> **YOUR ASSIGNMENT**: Return every record below exactly as written.

——————————

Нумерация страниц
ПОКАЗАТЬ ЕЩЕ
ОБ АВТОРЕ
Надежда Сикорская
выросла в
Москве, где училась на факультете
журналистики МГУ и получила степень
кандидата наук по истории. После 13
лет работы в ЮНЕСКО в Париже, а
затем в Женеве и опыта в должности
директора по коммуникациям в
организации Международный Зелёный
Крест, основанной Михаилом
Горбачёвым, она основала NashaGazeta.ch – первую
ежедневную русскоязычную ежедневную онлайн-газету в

——————————

> **RESPONSE**:
Нумерация страниц
ПОКАЗАТЬ ЕЩЕ
ОБ АВТОРЕ
Надежда Сикорская
выросла в
Москве, где училась на факультете
журналистики МГУ и получила степень
кандидата наук по истории. После 13
лет работы в ЮНЕСКО в Париже, а
затем в Женеве и опыта в должности
директора по коммуникациям в
организации Международный Зелёный
Крест, основанной Михаилом
Горбачёвым, она основала NashaGazeta.ch – первую
ежедневную русскоязычную ежедневную онлайн-газету в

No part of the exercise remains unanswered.